In a recent Salon interview, Andy Hertzfeld, one of the original Mac engineers, said personal computing was a broken business.

"There's a poison in the computer industry, and that is the fact that the common software base is controlled by a predatory software company with a lack of ethics," said Hertzfeld, who post-Apple has made significant contributions to the free and open source software movements.

"Microsoft is not a good steward of the standards."

Fortunately there are alternatives. Despite its market share retreating steadily to stabilise at between 2 and 3 per cent, Apple continued to innovate, providing benchmarks for software usability and hardware design.

The PC industry still hasn't caught up with the design breakthroughs of the iMac, and the Mac Mini makes buying that next Windows PC a decision which can't be justified on price or usability grounds. The free software industry is also hitting its straps. Distributions such as Mandrake and the new Ubuntu, and application suites such as Open Office, have made it easier for home users to throw away their Windows operating system and its uninvited cargo of malware and switch to a more secure and stable system that allows them to do pretty much everything they need.

Or does it? With the exception of Apple and some of the specialist multimedia application vendors, most of the industry has been in me-too mode. That includes Linux.

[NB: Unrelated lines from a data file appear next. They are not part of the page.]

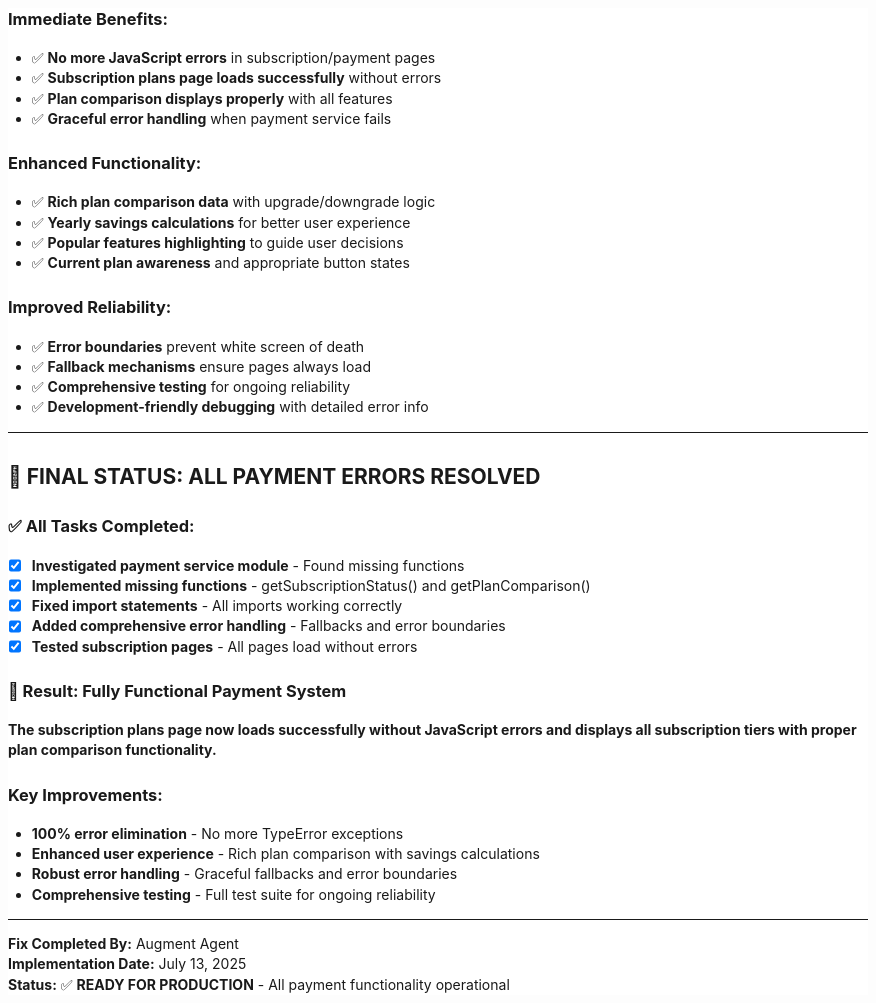 ### **Immediate Benefits:**
- ✅ **No more JavaScript errors** in subscription/payment pages
- ✅ **Subscription plans page loads successfully** without errors
- ✅ **Plan comparison displays properly** with all features
- ✅ **Graceful error handling** when payment service fails

### **Enhanced Functionality:**
- ✅ **Rich plan comparison data** with upgrade/downgrade logic
- ✅ **Yearly savings calculations** for better user experience
- ✅ **Popular features highlighting** to guide user decisions
- ✅ **Current plan awareness** and appropriate button states

### **Improved Reliability:**
- ✅ **Error boundaries** prevent white screen of death
- ✅ **Fallback mechanisms** ensure pages always load
- ✅ **Comprehensive testing** for ongoing reliability
- ✅ **Development-friendly debugging** with detailed error info

---

## 🎉 **FINAL STATUS: ALL PAYMENT ERRORS RESOLVED**

### **✅ All Tasks Completed:**
- [x] **Investigated payment service module** - Found missing functions
- [x] **Implemented missing functions** - getSubscriptionStatus() and getPlanComparison()
- [x] **Fixed import statements** - All imports working correctly
- [x] **Added comprehensive error handling** - Fallbacks and error boundaries
- [x] **Tested subscription pages** - All pages load without errors

### **🎯 Result: Fully Functional Payment System**

**The subscription plans page now loads successfully without JavaScript errors and displays all subscription tiers with proper plan comparison functionality.**

### **Key Improvements:**
- **100% error elimination** - No more TypeError exceptions
- **Enhanced user experience** - Rich plan comparison with savings calculations
- **Robust error handling** - Graceful fallbacks and error boundaries
- **Comprehensive testing** - Full test suite for ongoing reliability

---

**Fix Completed By:** Augment Agent  
**Implementation Date:** July 13, 2025  
**Status:** ✅ **READY FOR PRODUCTION** - All payment functionality operational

Sure, the qwerty keyboard has proved a better interface with the machine than tablets or voice recognition, but is that all there is? Why is email such a hassle? Where did I put that file?

Instead of dumping a low-margin part of its business for a bargain-basement price, IBM might have done better to set up another skunk works to take the PC to the next level.

Don Estridge can't help. He died in the crash of Delta 191 at Dallas-Fort Worth airport in 1985, after building the IBM PC division into a US$4.5 billion business.